Stored data entries:
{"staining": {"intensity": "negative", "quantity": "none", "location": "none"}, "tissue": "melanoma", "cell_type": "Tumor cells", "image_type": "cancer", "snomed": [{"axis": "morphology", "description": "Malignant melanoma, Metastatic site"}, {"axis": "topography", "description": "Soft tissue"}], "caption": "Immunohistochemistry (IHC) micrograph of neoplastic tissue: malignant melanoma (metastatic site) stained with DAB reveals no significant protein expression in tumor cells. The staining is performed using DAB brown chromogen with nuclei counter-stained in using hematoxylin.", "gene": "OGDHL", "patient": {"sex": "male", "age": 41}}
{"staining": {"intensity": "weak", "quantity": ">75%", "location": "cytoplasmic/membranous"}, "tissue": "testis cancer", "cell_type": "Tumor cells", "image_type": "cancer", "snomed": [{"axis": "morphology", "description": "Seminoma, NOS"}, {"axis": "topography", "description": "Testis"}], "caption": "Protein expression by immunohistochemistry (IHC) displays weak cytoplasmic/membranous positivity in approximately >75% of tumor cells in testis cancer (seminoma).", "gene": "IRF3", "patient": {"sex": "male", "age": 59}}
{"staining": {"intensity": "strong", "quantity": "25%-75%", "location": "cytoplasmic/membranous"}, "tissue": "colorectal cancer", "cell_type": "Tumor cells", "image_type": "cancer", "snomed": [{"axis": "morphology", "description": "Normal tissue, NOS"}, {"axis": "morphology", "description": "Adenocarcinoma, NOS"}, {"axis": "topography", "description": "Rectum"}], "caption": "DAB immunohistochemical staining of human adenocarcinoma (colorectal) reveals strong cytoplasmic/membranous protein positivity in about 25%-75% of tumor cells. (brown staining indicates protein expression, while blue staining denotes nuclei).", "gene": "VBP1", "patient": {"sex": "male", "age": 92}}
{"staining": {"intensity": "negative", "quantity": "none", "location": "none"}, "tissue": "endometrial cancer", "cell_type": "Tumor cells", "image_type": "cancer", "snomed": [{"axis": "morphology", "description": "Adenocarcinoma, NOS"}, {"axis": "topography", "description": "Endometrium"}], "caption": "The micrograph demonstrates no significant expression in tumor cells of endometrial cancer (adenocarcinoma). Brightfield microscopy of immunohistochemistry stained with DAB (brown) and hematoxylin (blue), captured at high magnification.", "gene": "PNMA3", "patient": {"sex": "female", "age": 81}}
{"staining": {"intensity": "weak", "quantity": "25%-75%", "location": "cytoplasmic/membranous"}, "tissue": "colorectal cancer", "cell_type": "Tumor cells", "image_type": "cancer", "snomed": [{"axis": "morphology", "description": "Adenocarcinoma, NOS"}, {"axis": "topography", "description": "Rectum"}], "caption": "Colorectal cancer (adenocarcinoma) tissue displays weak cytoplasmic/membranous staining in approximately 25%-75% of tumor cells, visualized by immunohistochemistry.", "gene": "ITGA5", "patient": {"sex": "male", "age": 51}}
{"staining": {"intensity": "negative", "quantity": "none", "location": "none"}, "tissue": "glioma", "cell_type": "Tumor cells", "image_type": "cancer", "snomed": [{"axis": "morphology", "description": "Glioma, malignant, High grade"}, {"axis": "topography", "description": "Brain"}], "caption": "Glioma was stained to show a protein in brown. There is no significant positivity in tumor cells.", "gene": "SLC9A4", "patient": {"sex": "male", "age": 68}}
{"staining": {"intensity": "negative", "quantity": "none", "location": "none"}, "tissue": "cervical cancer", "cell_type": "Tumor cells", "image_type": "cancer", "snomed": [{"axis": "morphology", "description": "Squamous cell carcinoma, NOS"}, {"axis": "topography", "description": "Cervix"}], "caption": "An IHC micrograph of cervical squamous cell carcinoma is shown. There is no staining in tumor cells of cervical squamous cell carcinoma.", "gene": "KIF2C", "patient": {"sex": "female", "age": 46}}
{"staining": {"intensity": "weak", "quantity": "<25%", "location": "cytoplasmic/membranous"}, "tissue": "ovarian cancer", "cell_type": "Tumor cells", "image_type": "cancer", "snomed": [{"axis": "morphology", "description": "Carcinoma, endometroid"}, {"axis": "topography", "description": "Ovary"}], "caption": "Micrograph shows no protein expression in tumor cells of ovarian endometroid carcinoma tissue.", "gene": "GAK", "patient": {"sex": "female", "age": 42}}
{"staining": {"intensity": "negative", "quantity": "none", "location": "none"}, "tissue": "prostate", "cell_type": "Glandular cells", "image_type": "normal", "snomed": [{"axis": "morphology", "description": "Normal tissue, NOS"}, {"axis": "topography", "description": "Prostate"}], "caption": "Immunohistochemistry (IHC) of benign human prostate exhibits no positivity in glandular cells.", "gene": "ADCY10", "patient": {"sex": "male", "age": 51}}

● **WHAT TO DO**:
Check all the records above and select each line where the string "nuclei" is found.

● **SOLUTION FOR THIS EXERCISE**:
{"staining": {"intensity": "negative", "quantity": "none", "location": "none"}, "tissue": "melanoma", "cell_type": "Tumor cells", "image_type": "cancer", "snomed": [{"axis": "morphology", "description": "Malignant melanoma, Metastatic site"}, {"axis": "topography", "description": "Soft tissue"}], "caption": "Immunohistochemistry (IHC) micrograph of neoplastic tissue: malignant melanoma (metastatic site) stained with DAB reveals no significant protein expression in tumor cells. The staining is performed using DAB brown chromogen with nuclei counter-stained in using hematoxylin.", "gene": "OGDHL", "patient": {"sex": "male", "age": 41}}
{"staining": {"intensity": "strong", "quantity": "25%-75%", "location": "cytoplasmic/membranous"}, "tissue": "colorectal cancer", "cell_type": "Tumor cells", "image_type": "cancer", "snomed": [{"axis": "morphology", "description": "Normal tissue, NOS"}, {"axis": "morphology", "description": "Adenocarcinoma, NOS"}, {"axis": "topography", "description": "Rectum"}], "caption": "DAB immunohistochemical staining of human adenocarcinoma (colorectal) reveals strong cytoplasmic/membranous protein positivity in about 25%-75% of tumor cells. (brown staining indicates protein expression, while blue staining denotes nuclei).", "gene": "VBP1", "patient": {"sex": "male", "age": 92}}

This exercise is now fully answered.